Excerpted passage:
= Beginning of Section =
Our planet is not fragile at its own time scale, and we, pitiful latecomers in the last microsecond of our planetary year, are stewards of nothing in the long run.
– Stephen Jay Gould
There are two seasons — hot and windy. There are no natural sources of water like rivers or lakes that draw you in with their gravity. Trees are few and far between. It makes sense, then, that there are few animals beyond a few birds and lizards. During my last visit, a thick malaise settled around me there, and I spent some time thinking about it. It occurred to me that should the grid go down, this town would no longer exist. Poof. In three days’ time, everyone would have to leave because there would simply be no way to continue without the trucks bringing supplies, electricity pumping water from aquifers deep in the ground, and gasoline enabling cars to get from one manmade object to another.
And yet, it wasn’t until I had been away for some time that I finally realised what it offered. What I saw as wasteland was actually the bed of an extinct ocean and barrier reef. Layers of sediment show signs of life with fossils bearing witness. Deposits of salt, potash, and gypsum are what remain of the shallow sea that once lapped ashore against the ancestors of today’s Rocky Mountains. There are places where erosion and tectonic uplift display the strata of millions of years of geologic development. A school field trip included a visit to an active archaeological dig where a mammoth’s remains were painstakingly revealed with small chisels, hammers, and brushes. Nearby, spearheads and stone tools were discovered dating to about 11,000 years ago.
= End of Section =
Problem description: Can you copy the desert-town passage from "And yet, it" to "11,000 years ago.", swapping "mammoth" for "mastodon"? The items that follow come from a different source than the desert-town passage.

Given data:
= Beginning of Section =
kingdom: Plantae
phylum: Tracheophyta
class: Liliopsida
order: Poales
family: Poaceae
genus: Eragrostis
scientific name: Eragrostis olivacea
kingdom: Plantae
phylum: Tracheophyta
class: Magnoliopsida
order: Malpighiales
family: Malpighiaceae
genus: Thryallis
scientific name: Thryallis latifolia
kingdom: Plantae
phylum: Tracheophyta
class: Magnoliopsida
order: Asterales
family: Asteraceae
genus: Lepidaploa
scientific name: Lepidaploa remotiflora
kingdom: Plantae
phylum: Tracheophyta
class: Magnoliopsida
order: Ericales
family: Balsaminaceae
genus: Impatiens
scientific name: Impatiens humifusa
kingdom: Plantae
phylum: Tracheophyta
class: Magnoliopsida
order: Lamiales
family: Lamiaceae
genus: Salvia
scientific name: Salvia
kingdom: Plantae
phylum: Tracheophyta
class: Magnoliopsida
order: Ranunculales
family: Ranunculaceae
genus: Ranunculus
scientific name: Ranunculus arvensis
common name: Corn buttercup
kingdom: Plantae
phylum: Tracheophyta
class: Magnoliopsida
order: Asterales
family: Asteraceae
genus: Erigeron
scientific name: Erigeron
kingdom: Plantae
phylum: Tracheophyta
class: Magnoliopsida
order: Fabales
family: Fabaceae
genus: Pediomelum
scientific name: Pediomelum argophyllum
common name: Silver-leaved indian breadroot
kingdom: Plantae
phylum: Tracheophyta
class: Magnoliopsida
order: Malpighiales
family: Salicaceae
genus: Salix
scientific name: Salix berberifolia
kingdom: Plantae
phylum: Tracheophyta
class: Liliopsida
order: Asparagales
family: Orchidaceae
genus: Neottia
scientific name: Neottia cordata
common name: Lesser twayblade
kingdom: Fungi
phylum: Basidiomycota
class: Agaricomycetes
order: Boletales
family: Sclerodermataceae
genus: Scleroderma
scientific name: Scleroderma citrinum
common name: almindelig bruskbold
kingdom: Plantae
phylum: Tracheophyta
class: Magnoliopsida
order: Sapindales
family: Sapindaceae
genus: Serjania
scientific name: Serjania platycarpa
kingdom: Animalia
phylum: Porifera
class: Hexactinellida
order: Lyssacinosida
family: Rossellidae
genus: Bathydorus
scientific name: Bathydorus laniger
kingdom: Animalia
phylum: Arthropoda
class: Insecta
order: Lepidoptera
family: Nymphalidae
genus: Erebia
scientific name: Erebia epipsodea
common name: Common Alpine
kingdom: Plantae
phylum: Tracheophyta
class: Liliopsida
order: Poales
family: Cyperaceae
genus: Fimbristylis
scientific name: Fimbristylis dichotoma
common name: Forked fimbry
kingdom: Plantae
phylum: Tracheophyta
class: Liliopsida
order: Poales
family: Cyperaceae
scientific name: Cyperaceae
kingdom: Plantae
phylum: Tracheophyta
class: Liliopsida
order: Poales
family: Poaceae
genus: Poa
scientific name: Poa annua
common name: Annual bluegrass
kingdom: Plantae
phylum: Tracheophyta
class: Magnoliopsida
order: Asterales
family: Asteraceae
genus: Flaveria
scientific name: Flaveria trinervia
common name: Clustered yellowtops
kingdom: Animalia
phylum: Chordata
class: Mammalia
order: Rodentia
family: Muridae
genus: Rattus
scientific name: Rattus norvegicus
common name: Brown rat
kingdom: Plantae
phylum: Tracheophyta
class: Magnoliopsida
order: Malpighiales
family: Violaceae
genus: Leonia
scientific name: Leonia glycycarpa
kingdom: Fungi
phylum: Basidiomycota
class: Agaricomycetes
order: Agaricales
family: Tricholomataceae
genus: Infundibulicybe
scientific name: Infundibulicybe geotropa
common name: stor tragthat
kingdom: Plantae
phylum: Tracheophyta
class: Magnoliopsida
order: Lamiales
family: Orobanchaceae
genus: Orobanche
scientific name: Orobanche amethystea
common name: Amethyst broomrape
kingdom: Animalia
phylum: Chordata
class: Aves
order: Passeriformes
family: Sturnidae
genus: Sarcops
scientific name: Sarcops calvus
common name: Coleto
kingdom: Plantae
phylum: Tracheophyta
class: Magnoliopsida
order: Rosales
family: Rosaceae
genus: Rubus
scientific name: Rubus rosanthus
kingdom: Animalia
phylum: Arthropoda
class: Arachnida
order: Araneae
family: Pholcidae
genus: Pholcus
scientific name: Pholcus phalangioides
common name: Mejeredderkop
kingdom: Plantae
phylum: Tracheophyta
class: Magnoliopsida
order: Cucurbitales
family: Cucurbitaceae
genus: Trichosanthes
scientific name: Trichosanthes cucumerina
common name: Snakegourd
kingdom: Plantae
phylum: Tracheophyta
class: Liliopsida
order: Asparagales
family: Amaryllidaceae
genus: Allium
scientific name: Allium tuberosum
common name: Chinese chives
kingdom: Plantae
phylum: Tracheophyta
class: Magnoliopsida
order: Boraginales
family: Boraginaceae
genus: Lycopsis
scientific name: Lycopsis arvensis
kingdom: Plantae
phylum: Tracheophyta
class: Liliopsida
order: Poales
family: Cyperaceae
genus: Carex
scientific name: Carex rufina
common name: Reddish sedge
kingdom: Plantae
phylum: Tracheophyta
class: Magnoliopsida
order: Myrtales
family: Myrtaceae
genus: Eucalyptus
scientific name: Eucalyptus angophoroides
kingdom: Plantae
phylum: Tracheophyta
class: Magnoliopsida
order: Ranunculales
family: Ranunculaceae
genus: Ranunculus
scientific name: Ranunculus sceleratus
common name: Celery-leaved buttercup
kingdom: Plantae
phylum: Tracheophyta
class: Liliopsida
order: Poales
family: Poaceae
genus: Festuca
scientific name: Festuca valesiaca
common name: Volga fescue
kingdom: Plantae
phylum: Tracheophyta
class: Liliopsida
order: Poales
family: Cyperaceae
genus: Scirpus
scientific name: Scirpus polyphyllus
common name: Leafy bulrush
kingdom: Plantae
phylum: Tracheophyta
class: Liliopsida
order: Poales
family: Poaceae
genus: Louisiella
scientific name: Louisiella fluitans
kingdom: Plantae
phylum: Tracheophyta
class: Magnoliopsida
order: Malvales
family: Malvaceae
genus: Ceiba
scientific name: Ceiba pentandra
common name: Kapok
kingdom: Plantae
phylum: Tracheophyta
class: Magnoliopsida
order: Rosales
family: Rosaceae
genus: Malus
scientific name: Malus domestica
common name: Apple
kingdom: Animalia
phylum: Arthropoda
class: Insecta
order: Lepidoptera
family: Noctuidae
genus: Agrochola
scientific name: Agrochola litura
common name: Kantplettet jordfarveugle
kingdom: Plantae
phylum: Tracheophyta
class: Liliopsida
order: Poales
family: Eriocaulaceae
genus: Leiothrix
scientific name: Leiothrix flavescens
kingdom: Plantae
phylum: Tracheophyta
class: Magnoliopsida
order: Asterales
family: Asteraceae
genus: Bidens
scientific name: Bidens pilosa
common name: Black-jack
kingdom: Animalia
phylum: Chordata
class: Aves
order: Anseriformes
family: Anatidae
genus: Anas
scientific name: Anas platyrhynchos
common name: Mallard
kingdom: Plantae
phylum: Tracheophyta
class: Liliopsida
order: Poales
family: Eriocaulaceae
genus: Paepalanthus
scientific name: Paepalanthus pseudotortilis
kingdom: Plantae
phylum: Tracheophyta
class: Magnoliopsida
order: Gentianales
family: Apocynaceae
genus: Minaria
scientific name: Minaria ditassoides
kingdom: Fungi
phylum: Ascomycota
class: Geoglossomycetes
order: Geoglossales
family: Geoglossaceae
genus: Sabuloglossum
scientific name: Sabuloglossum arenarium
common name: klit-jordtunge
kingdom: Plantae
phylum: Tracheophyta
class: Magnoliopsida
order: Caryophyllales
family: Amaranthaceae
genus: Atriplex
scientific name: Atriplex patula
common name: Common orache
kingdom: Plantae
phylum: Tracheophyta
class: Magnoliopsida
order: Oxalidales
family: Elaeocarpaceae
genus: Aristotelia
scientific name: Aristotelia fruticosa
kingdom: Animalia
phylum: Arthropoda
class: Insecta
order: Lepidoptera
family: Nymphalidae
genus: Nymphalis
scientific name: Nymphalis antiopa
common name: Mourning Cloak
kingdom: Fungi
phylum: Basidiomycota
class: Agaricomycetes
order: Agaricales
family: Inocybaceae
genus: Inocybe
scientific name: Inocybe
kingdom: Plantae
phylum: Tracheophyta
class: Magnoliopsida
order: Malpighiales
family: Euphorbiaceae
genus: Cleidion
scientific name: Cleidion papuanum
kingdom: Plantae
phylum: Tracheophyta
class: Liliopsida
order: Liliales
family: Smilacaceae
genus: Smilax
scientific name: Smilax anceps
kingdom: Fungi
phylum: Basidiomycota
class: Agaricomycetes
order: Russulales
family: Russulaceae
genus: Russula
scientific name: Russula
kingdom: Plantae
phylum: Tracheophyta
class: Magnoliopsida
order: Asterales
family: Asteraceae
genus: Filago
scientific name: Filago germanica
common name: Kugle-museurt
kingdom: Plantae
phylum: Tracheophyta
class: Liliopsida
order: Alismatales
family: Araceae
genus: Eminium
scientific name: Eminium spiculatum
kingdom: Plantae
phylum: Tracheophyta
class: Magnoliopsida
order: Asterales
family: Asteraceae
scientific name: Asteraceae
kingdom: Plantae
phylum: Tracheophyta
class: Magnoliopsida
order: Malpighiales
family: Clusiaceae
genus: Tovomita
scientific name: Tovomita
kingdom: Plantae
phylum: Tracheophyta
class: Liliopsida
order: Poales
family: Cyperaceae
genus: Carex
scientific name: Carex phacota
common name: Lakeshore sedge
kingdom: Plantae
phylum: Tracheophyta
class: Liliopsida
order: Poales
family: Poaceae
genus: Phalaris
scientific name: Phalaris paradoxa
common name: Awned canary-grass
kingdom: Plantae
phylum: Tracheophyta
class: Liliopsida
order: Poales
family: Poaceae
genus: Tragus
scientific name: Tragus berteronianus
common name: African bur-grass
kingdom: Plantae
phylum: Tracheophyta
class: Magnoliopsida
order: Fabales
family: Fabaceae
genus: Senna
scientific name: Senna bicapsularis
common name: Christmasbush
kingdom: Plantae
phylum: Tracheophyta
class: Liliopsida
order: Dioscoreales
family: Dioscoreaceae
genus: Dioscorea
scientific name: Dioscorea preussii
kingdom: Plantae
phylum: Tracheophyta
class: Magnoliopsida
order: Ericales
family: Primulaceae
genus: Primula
= End of Section =
Answer to the problem:
And yet, it wasn’t until I had been away for some time that I finally realised what it offered. What I saw as wasteland was actually the bed of an extinct ocean and barrier reef. Layers of sediment show signs of life with fossils bearing witness. Deposits of salt, potash, and gypsum are what remain of the shallow sea that once lapped ashore against the ancestors of today’s Rocky Mountains. There are places where erosion and tectonic uplift display the strata of millions of years of geologic development. A school field trip included a visit to an active archaeological dig where a mastodon’s remains were painstakingly revealed with small chisels, hammers, and brushes. Nearby, spearheads and stone tools were discovered dating to about 11,000 years ago.